Cause # 4. Heaviness of Land Revenue:

According to R.C. Dutt the heaviness of land revenue with the rigidity of its collection was one of the causes of rural indebtedness. Even in periods of famines and depression there was little or no remission of land revenue.

Cause # 5. Increased Standard of Living:

There has been a change the standard of living of the peasant. There was a general rise in the standard of living of the farmer without corresponding increase in their purchasing power. Hence they resorted to borrowing.

Cause # 6. Conditions Necessary to Induce the Money Lenders to Lend:


The establishment of a strong and centralised rule and new judicial system by the British created the condition necessary to induce the money-lenders to give, loans against proper security and get high rates of inter est.

Moneylenders could get the debtors arrested or get their properties attached. Earlier it was not customary for the creditor to seize the land of his debtor. But with the steady rise in land values and with the facilities available for the transfer of land, it became profitable and easy for the moneylender to lend and realise.

Cause # 7. Improvident Expenditure:

Another cause of rural indebtedness was traditional social expenses on wedding, deaths, dinners, etc. The peasants had also to borrow for cultivation expenses and even for domestic expenses, which went up during temporary prosperity and remained high even bad times.

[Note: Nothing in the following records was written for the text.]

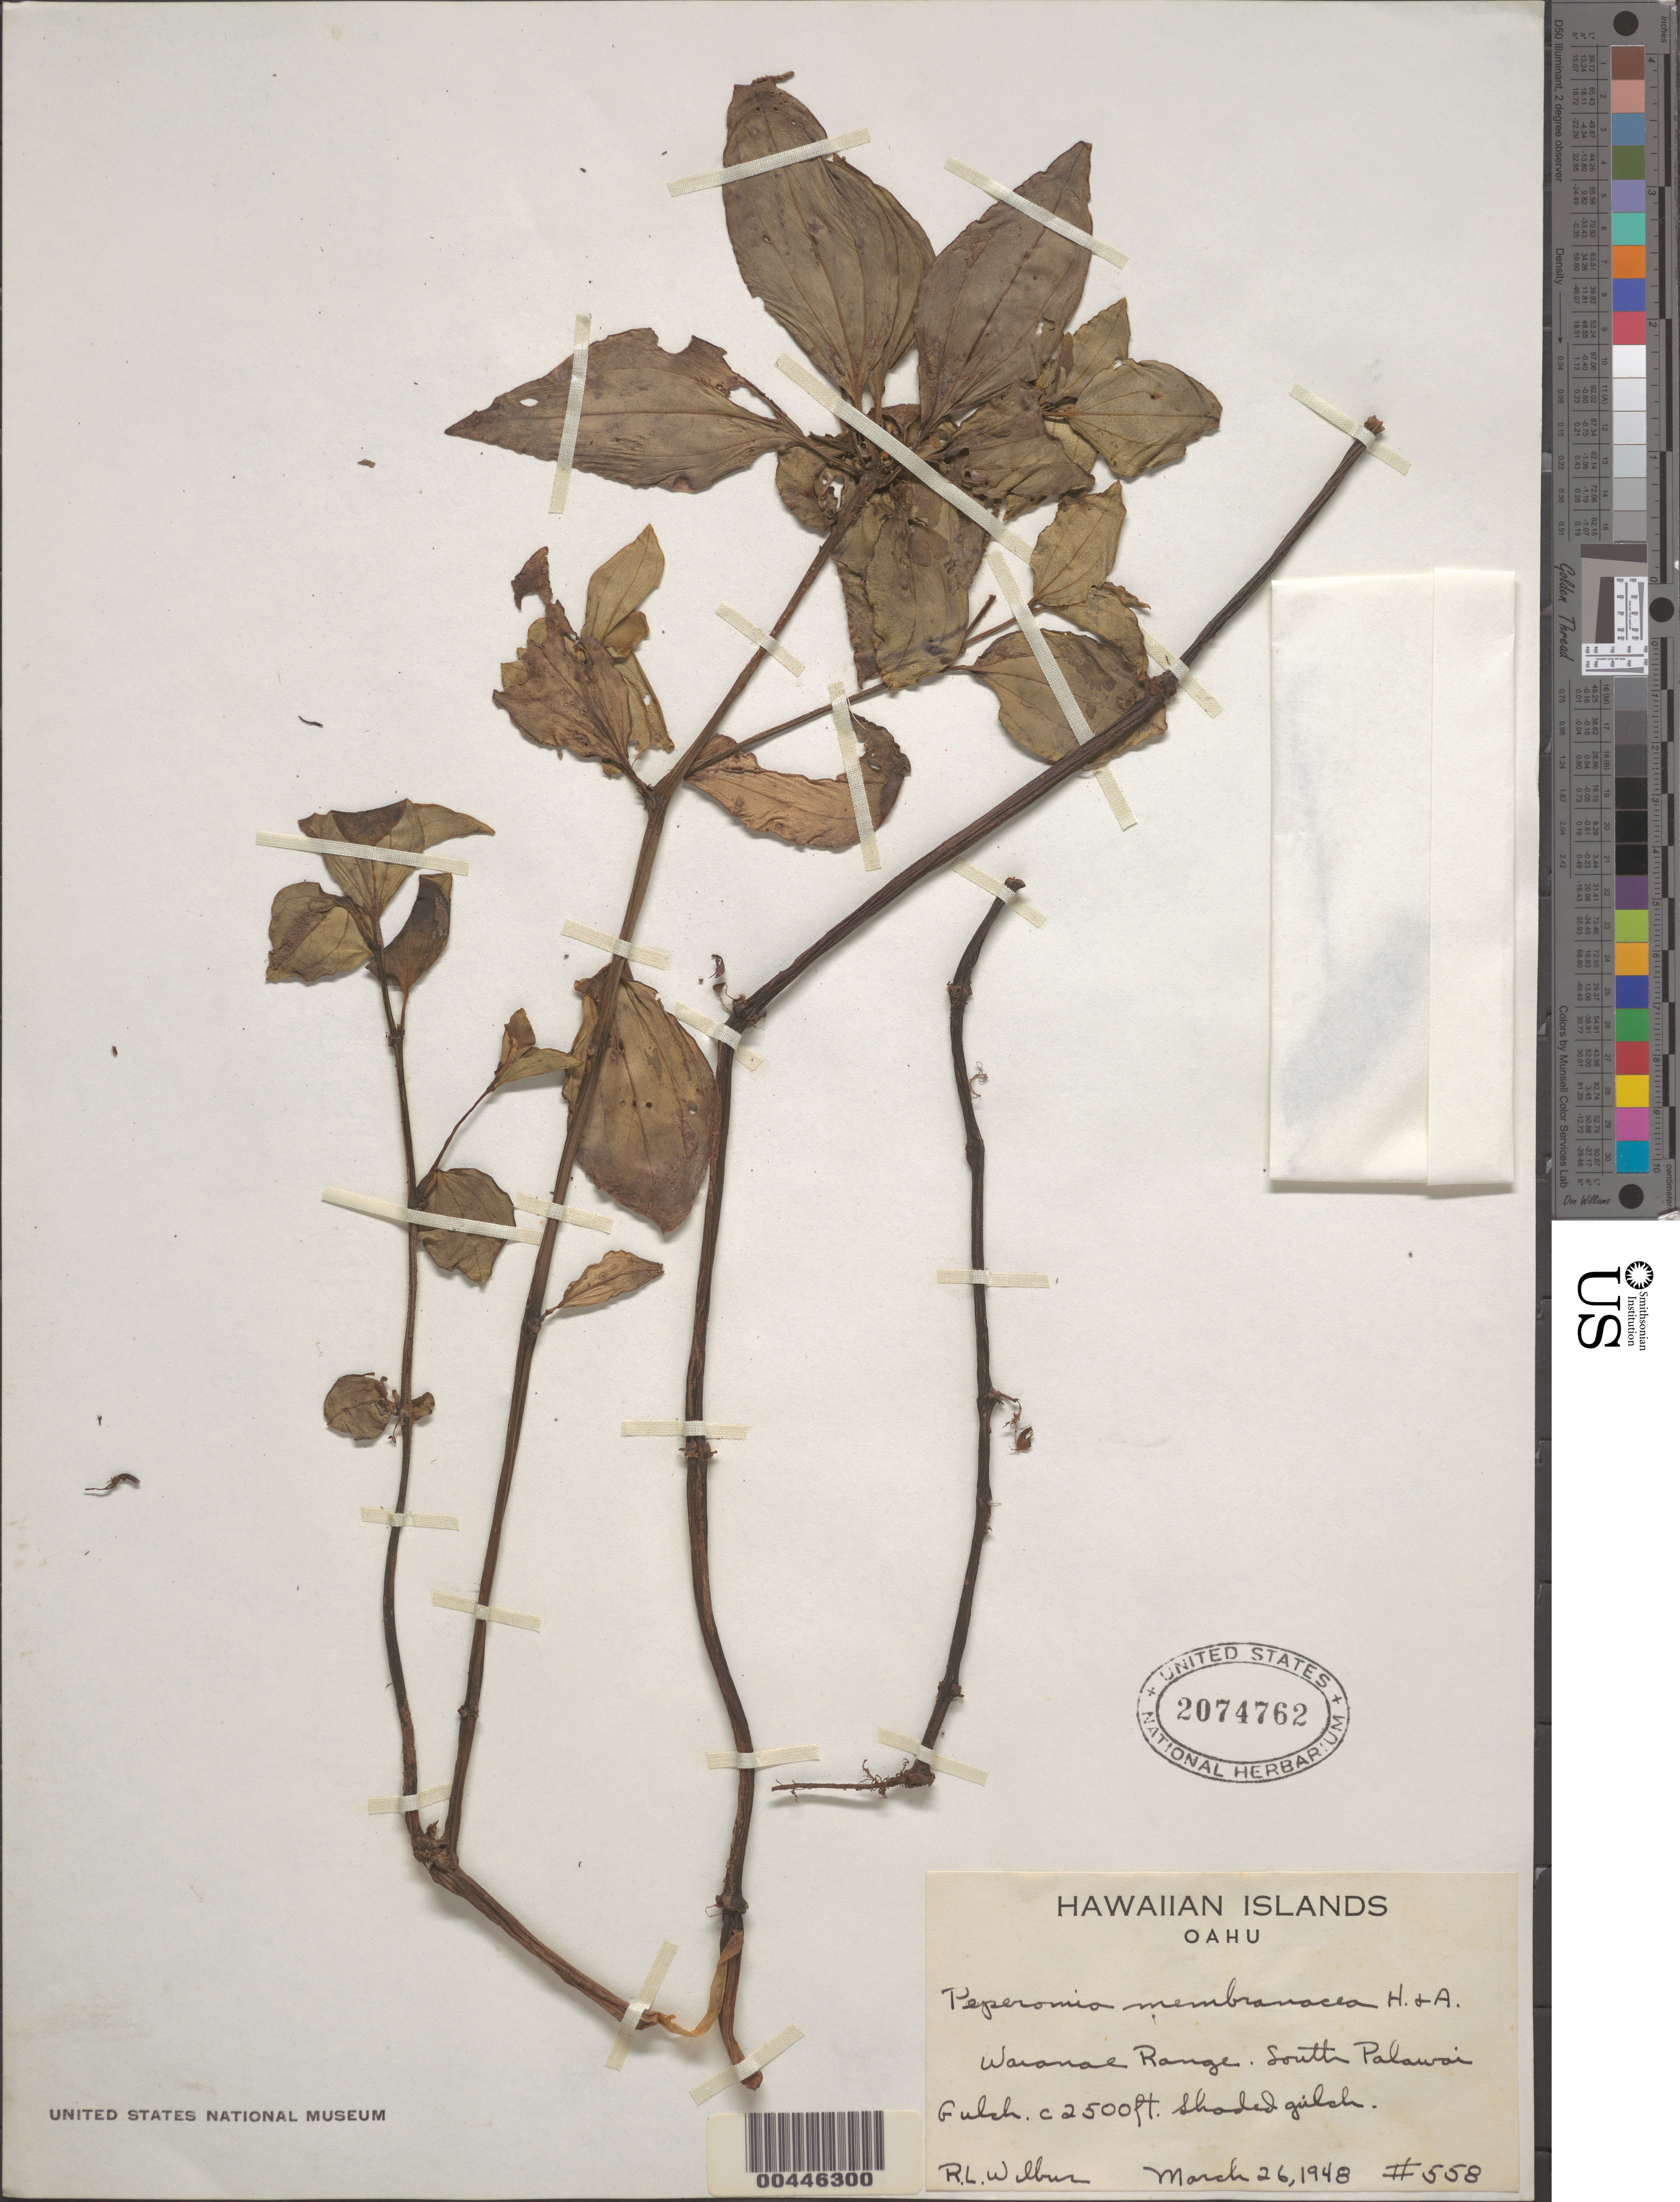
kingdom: Plantae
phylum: Tracheophyta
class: Magnoliopsida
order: Piperales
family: Piperaceae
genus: Peperomia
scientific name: Peperomia membranacea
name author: Hook. & Arn.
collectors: R. L. Wilbur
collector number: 558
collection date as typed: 26 Mar 1948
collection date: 1948-03-26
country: United States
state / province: Hawaii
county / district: Honolulu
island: Oahu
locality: Waianae Range, S Palawai Gulch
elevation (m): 762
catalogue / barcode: US 2074762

Cause # 8. Ancestral Debts:

It may also be pointed out that the debt is ancestral. As it is said the Indian farmer is born in debt, lives in debt and dies in debt leaving behind debt.

Cause # 9. Questionable Practices of Money-Lenders:


To these may be added the questionable practices of the money-lenders. The money lenders followed many questionable practices like deducing advance interest, getting gifts for doing business, liking of thumb impression on blank paper, manipulating accounts, executing documents for larger sums than those actually given, taking of conditional sale deed, etc. The rates obtained by the money­lender were high.

Conclusion of Royal Commission:

We may quote the conclusion of the Royal Commission on Indian Agriculture on the subject. “The general expansion of the credit of the land-holder, his illiteracy and the temptation he has to relieve present necessities by mortgaging his future income and even his capital, have on the one hand, led to the increased indebtedness, while on the other hand, the position of the money-lender has been strengthened by the rapid development of commerce and trade, the introduction of established law and permanent Civil Courts and the enactment of such measures as the Contract Act.”